With berries acquiring a ‘super-food’ status, the search for “berry-type” fruits has led to discovery of several varieties. Yet, another berry is the Acai berry from South America.
Inception in 1990
This round black/purple/red about one inch in diameter grape-like fruits grows on tall acai palm trees. Native to the Amazon region of Brazil, they are an integral part of traditional diet and have been used for traditional medicine for centuries. In the last few years, more and more people have become aware of their health potential, after it was introduced in 1990s in North America.
Loaded with Antioxidants
Like all berries, this one too is loaded with antioxidants. However, the difference lies in the exceptionally high levels of these antioxidants. Measured by ORAC value (Oxygen radical absorbance capacity), a method of measuring antioxidant capacity it shows that that acai pulp contains 10 times more antioxidants than red grapes and 10 to 30 times the anthocyanins of red wine.
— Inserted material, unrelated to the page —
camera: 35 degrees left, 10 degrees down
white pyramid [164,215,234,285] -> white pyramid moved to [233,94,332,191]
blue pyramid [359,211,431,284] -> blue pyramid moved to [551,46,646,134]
Nutritionally too these berries are a bit distinct in their composition. Unlike other berries, they are a significant source of fat and are therefore high in calories. The fat primarily comes from a highly desirable kind of fat the monounsaturated fat (MUFA) – kind of fat found in Olive oil. They also contain a fair amount of Omega 3 fats, the kind present in fish.
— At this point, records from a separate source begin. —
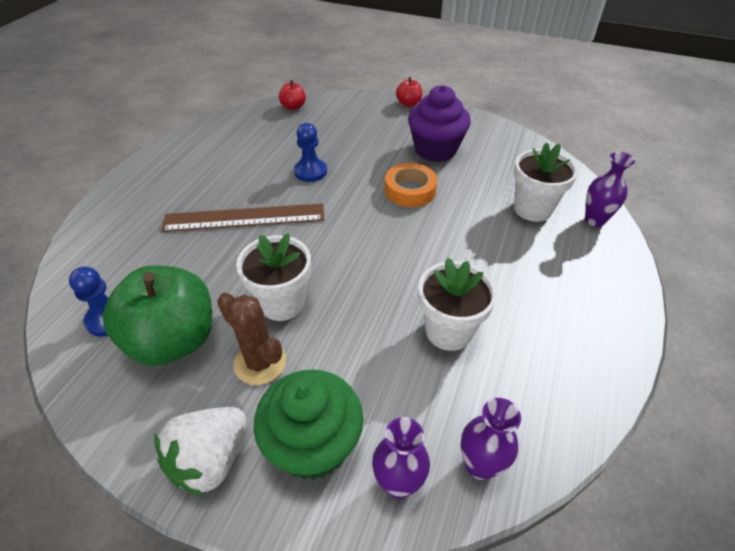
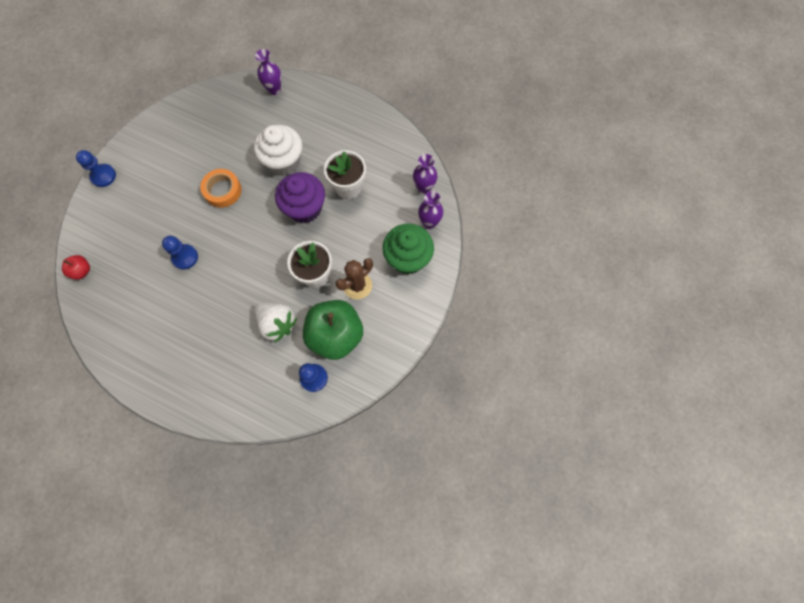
camera: 85 degrees left, 25 degrees up
white strawberry [154,407,246,497] -> white strawberry moved to [254,302,297,343]
brown ruler [161,203,324,232] -> none
red apple [396,77,422,107] -> blue pawn [76,150,116,187]
purple cupcake [408,85,471,162] -> purple cupcake moved to [275,172,325,223]
white flower pot [514,142,578,222] -> none
none -> white cupcake [254,125,302,175]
Popular as a Functional Fruit
Acai berries are also good sources of fibre, proteins, B-vitamins, vitamin C and calcium. Berries are known for their unusually high content of phytosterols, and phenolic components (plant chemicals with special health benefits). No wonder the fruit has recently become popular as a functional food.
Scientific studies on these compounds suggest that these compounds have anti-ageing, anti-inflammatory, anti-cancer, immune-boosting properties by virtue of their free radical fighting actions. Acai berries have other health benefits too.
They offer protection against heart disease, high cholesterol, high blood pressure and neurological disorders like alzheimer’s and dementia. A recent study reported that the consumption of açai fruit pulp reduced levels of fasting glucose, insulin, total cholesterol & LDL cholesterol levels in overweight adults. Their high fibre content has been found to be beneficial in constipation.
Most commonly, they are found as supplements, but several companies are now manufacturing juices, health drinks, yogurts, and sorbets made from acai berries, often in combination with other fruits. Many acai supplements are not pure acai berries and contain added preservatives and other components like minerals that may even be detrimental to health, if consumed in high dosage & without guidance of a physician.
Not Ideal for Cooking
Acai berries do not lend themselves well to heating or cooking, because of nutritional losses. However, freezing helps to retain their goodness. Eat acai berries in moderation, but do not go overboard. Allergic reactions can occur if you have an allergy to other fruits or pollen or sensitivity to the acai palm.
Not grown or easily available in India, so far, we hope that this valuable berry becomes a part of the Indian soil someday.